Descubren una nueva especie de tortuga marina fósil en La Guajira
Una emocionante investigación paleontológica ha revelado la existencia de una nueva especie de tortuga marina fósil que posee una gran relevancia para comprender la evolución de un grupo extinto de tortugas conocido como los talasoquelidias. Se trata de Craspedochelys renzi, descubierta en rocas marinas del Cretácico Inferior (Hauteriviano) en la zona de la Falla de Cuiza, en el departamento de La Guajira.
Este hallazgo adquiere aún mayor significado al considerar que el ejemplar permaneció olvidado durante más de 60 años en las colecciones del Museo de Historia Natural de Basel, en Suiza.
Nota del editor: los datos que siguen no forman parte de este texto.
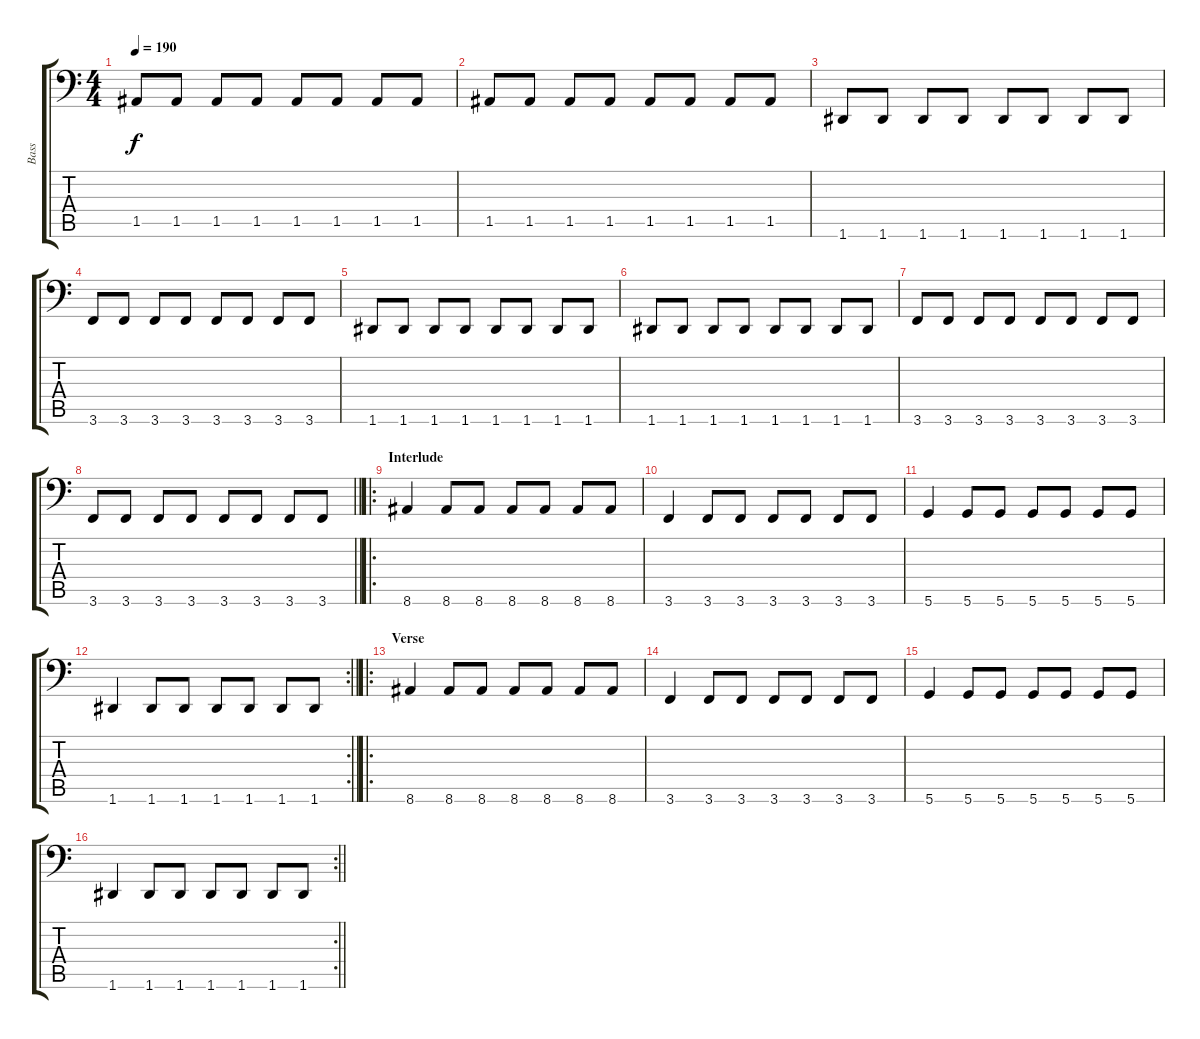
\track ("Bass" "Bass") {instrument electricbasspick}
\staff {score tabs}
\tuning (E3 B2 G2 D2 A1 D1) {hide}
\ts (4 4)
\tempo 190
\clef f4
\ks c
1.5.8{dy f} 1.5.8 1.5.8 1.5.8 1.5.8 1.5.8 1.5.8 1.5.8 |
1.5.8 1.5.8 1.5.8 1.5.8 1.5.8 1.5.8 1.5.8 1.5.8 |
1.6.8 1.6.8 1.6.8 1.6.8 1.6.8 1.6.8 1.6.8 1.6.8 |
3.6.8 3.6.8 3.6.8 3.6.8 3.6.8 3.6.8 3.6.8 3.6.8 |
1.6.8 1.6.8 1.6.8 1.6.8 1.6.8 1.6.8 1.6.8 1.6.8 |
1.6.8 1.6.8 1.6.8 1.6.8 1.6.8 1.6.8 1.6.8 1.6.8 |
3.6.8 3.6.8 3.6.8 3.6.8 3.6.8 3.6.8 3.6.8 3.6.8 |
\barLineRight lightlight
3.6.8 3.6.8 3.6.8 3.6.8 3.6.8 3.6.8 3.6.8 3.6.8 |
\ro
\section ("" "Interlude")
8.6.4 8.6.8 8.6.8 8.6.8 8.6.8 8.6.8 8.6.8 |
3.6.4 3.6.8 3.6.8 3.6.8 3.6.8 3.6.8 3.6.8 |
5.6.4 5.6.8 5.6.8 5.6.8 5.6.8 5.6.8 5.6.8 |
\rc 2
\barLineRight lightlight
1.6.4 1.6.8 1.6.8 1.6.8 1.6.8 1.6.8 1.6.8 |
\ro
\section ("" "Verse")
8.6.4 8.6.8 8.6.8 8.6.8 8.6.8 8.6.8 8.6.8 |
3.6.4 3.6.8 3.6.8 3.6.8 3.6.8 3.6.8 3.6.8 |
5.6.4 5.6.8 5.6.8 5.6.8 5.6.8 5.6.8 5.6.8 |
\rc 2
\barLineRight lightlight
1.6.4 1.6.8 1.6.8 1.6.8 1.6.8 1.6.8 1.6.8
Fue gracias a la revisión de la colección por parte de paleontólogos de la Universidad del Rosario y la Universidad de Zurich que este fósil, recolectado por el geólogo Suizo Otto Renz en la década de los 60 durante una expedición geológica en La Guajira, fue redescubierto.
Craspedochelys renzi, nombrada en honor a Otto Renz, representa el registro más reciente y único fuera de Europa para el Cretácico en el mundo de las tortugas talasoquelidias. El fósil incluye un caparazón parcial, huesos de las extremidades posteriores y vértebras caudales, presentando características que lo vinculan con otros miembros del grupo europeo y justifican su inclusión en el género Craspedochelys, según indican los especialistas.
El descubrimiento también revela conexiones paleobiogeográficas entre Europa y América del Sur durante el Jurásico-Cretácico en términos de grupos de tortugas, destacando la importancia de este hallazgo para la comprensión de la evolución de estas especies a lo largo de la historia.
El valor de las colecciones de historia natural
Más allá de su relevancia paleontológica, este estudio resalta la importancia fundamental de las colecciones de historia natural. El fósil de Craspedochelys renzi, resguardado durante décadas, ha sido redescubierto y reinterpretado gracias a nuevas herramientas científicas y enfoques actuales.
El paleontólogo y profesor de Ciencias del Sistema Tierra de la Universidad del Rosario, Edwin Cadena, quien lideró la investigación, menciona que este hallazgo subraya que los museos no solo conservan piezas del pasado, sino que representan fuentes dinámicas de conocimiento científico en constante evolución.
En un tiempo donde la conservación de la biodiversidad y el entendimiento del pasado son más cruciales que nunca, investigaciones como esta refuerzan la necesidad de preservar, estudiar y digitalizar los valiosos tesoros paleontológicos. Cada espécimen, sin importar su antigüedad, puede albergar aún una gran cantidad de información por descubrir.